Reason #3: You’re screwing up the hiring process
For anyone in the process of recruiting data engineers, this feedback is invaluable, ranging from the painful to just downright frustrating. Here is a story from ef5a0b0628 that should strike an empathy chord with anyone interviewing for a role in this field:
Every time something comes up on HN about a talent shortage in a field related to software engineering, it hurts. I have been unsuccessfully looking for a full time position since my last startup folded six months ago…It seems people in this industry refuse to understand that some people are not perfect…I never graduated college because I hated it with the very fiber of my being, so I am not particularly great at white boarding answers to algorithm questions off the top of my head in a high pressure environment. If I need them during my job, I look up answers and learn from people who are much smarter than I am.
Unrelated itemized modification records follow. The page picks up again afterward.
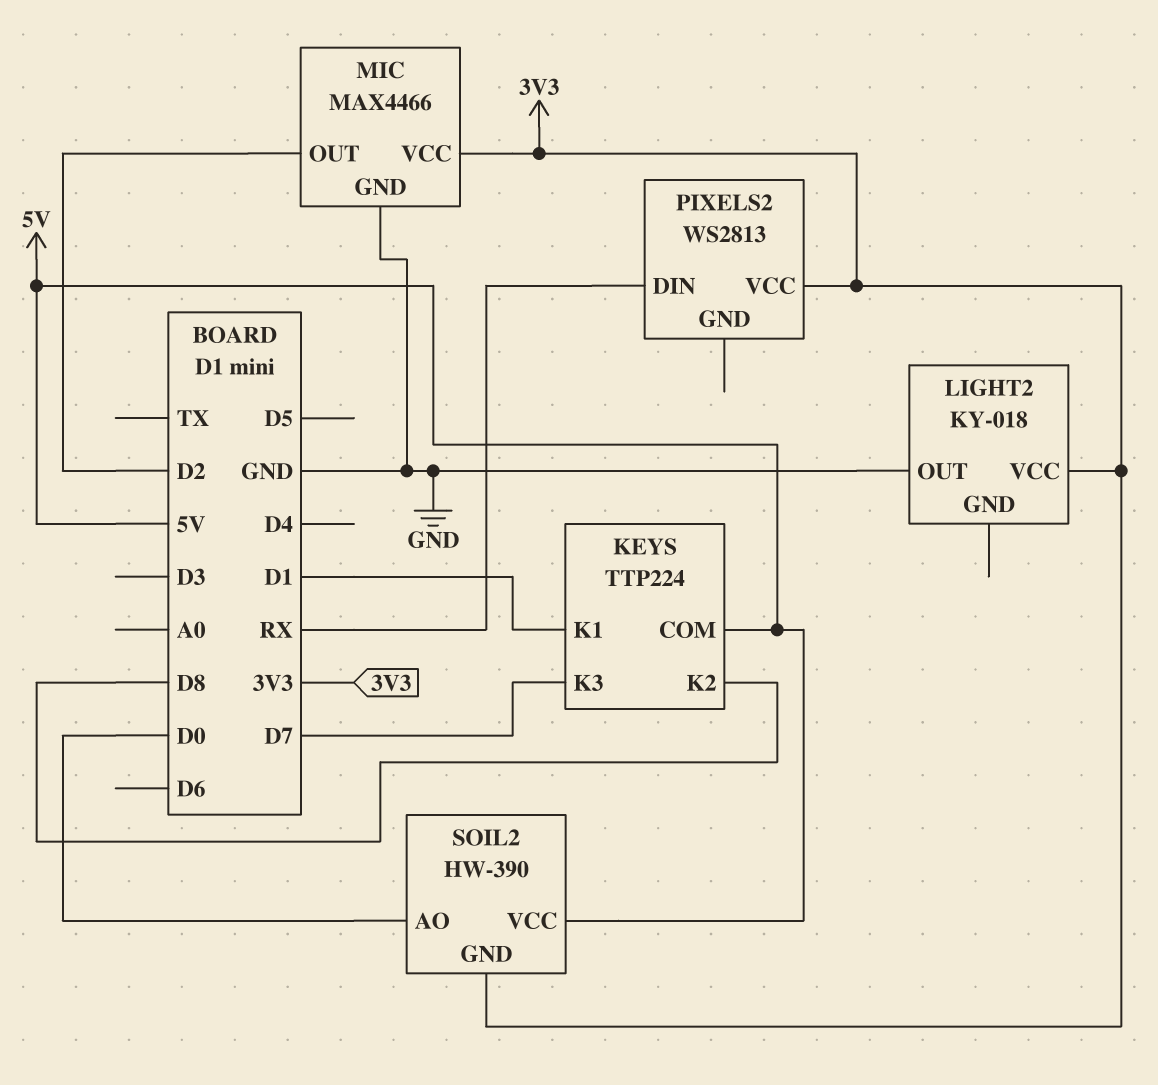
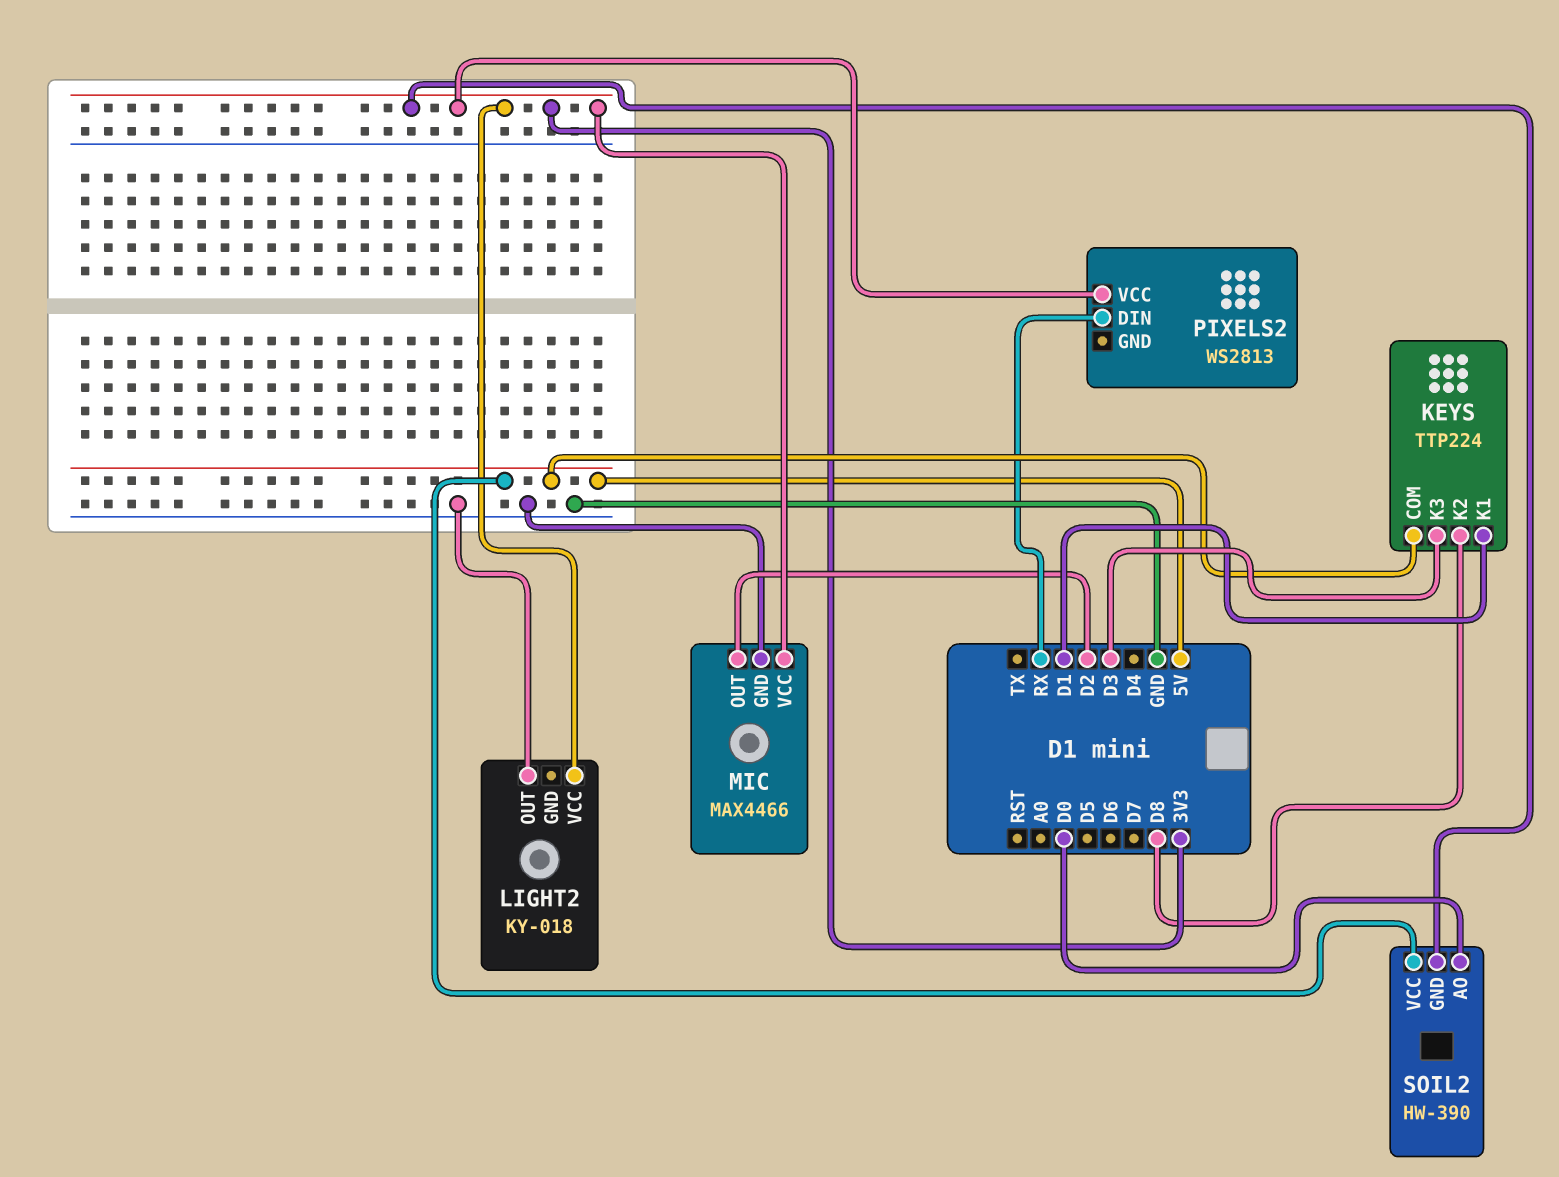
KEYS pin K3: D7 -> D3

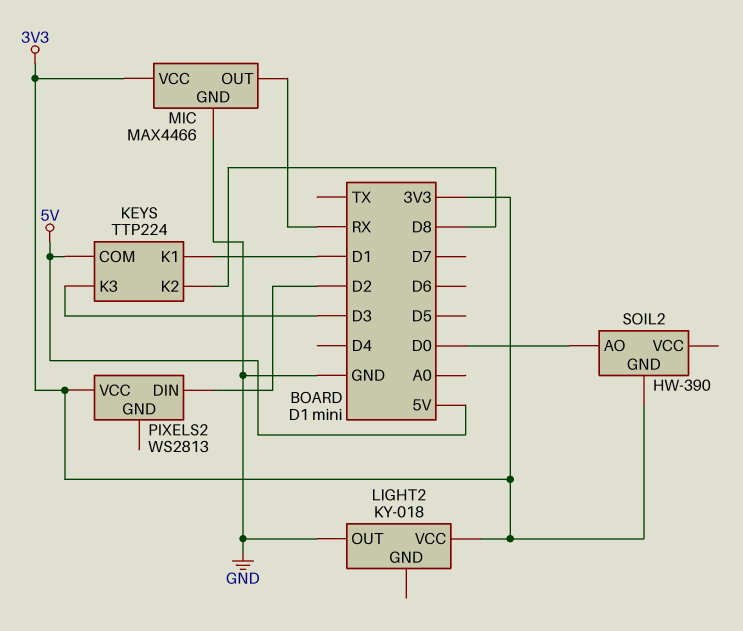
MIC pin OUT: D2 -> RX
PIXELS2 pin DIN: RX -> D2
SOIL2 pin VCC: 5V -> none

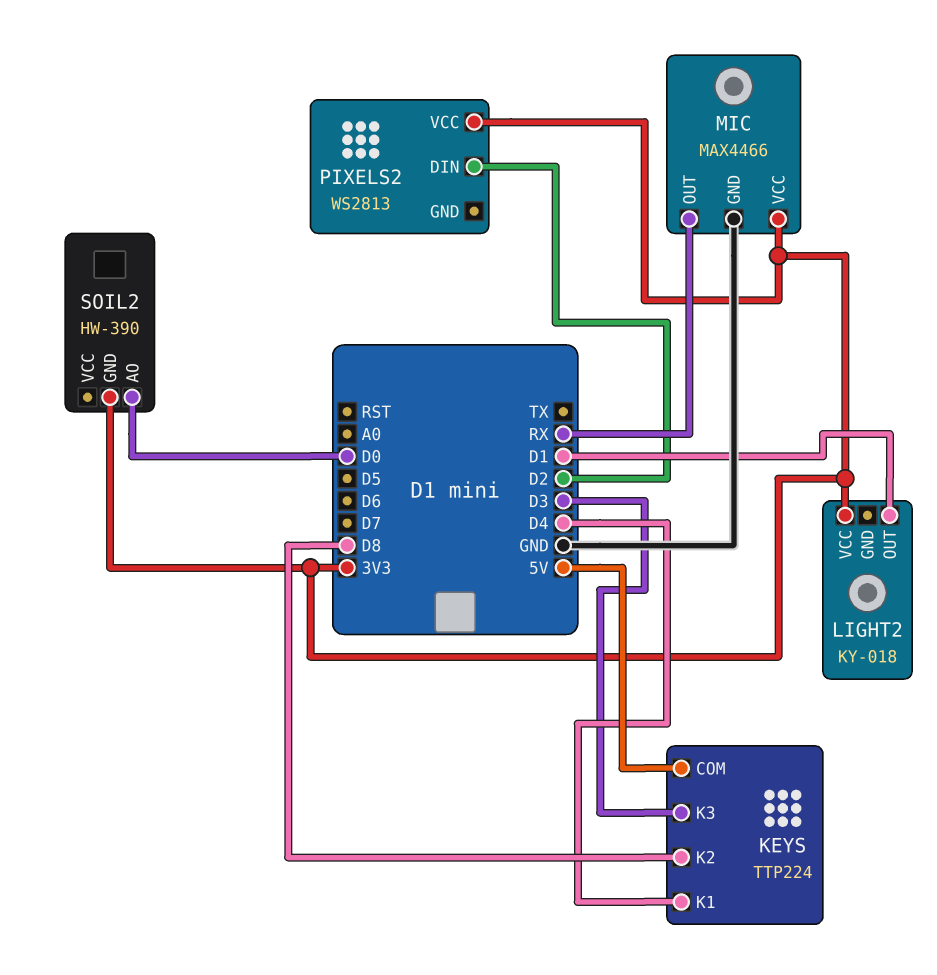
KEYS pin K1: D1 -> D4
LIGHT2 pin OUT: GND -> D1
This person’s experience mirrored another commenter who left their job when their spouse received an offer in Europe. ultramagas expected challenges related to looking for remote work, but the reality turned out to be much harsher:
But it was a summer of shitty timed hackerrank-style tests (virtual whiteboard hazing). I would tell my co-workers about them and they’d laugh in bewilderment at the questions that were asked in what should be a technical screener, and these are extremely smart and productive software guys that have started companies, written books, give conference talks…There’s definitely not a shortage of talent. It’s that every company thinks they need ‘A-players’, when the vast, vast majority are doing a damn basic CRUD app.
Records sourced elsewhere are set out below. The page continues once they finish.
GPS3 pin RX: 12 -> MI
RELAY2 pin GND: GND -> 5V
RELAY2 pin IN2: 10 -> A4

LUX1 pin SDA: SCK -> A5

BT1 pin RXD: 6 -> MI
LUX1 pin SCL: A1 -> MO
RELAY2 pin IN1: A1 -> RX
protomyth said that this seems to be a frustration that holds true across all technical roles: “I’m starting to think that the message is if HR is going to do checklists then developers should really make sure they work mostly with contracts that use popular checklist items.” As pyb put it, “The system is optimized for the needs of HR people.”
A lack of understanding about what indicates a good match for a data engineering often ends up with candidates feeling like companies are “unicorn searching.” SmellTheGlove, who does most of their own hiring, weighed in again with this advice on hiring:
- Look for challenges faced and problems solved
- Pay less attention to tech used
- Learning a specific tech stack is easy
- Process and problem solving should be primary
So wait…is there a shortage?
Despite the comments referenced above, I do still think the data shows a talent shortage, and there are plenty of commenters who agree (I’ll cover their feedback in my next post). Regardless, the advice from software developers is spot on. If your company is struggling to hire data talent, a shortage of data engineering talent might not be the root of your problem.
Data engineering work is hard, complicated, and can be incredibly frustrating for anyone lacking a natural affinity for it. Take this advice to heart, and use it to inform how you go about adding data engineering talent to the team.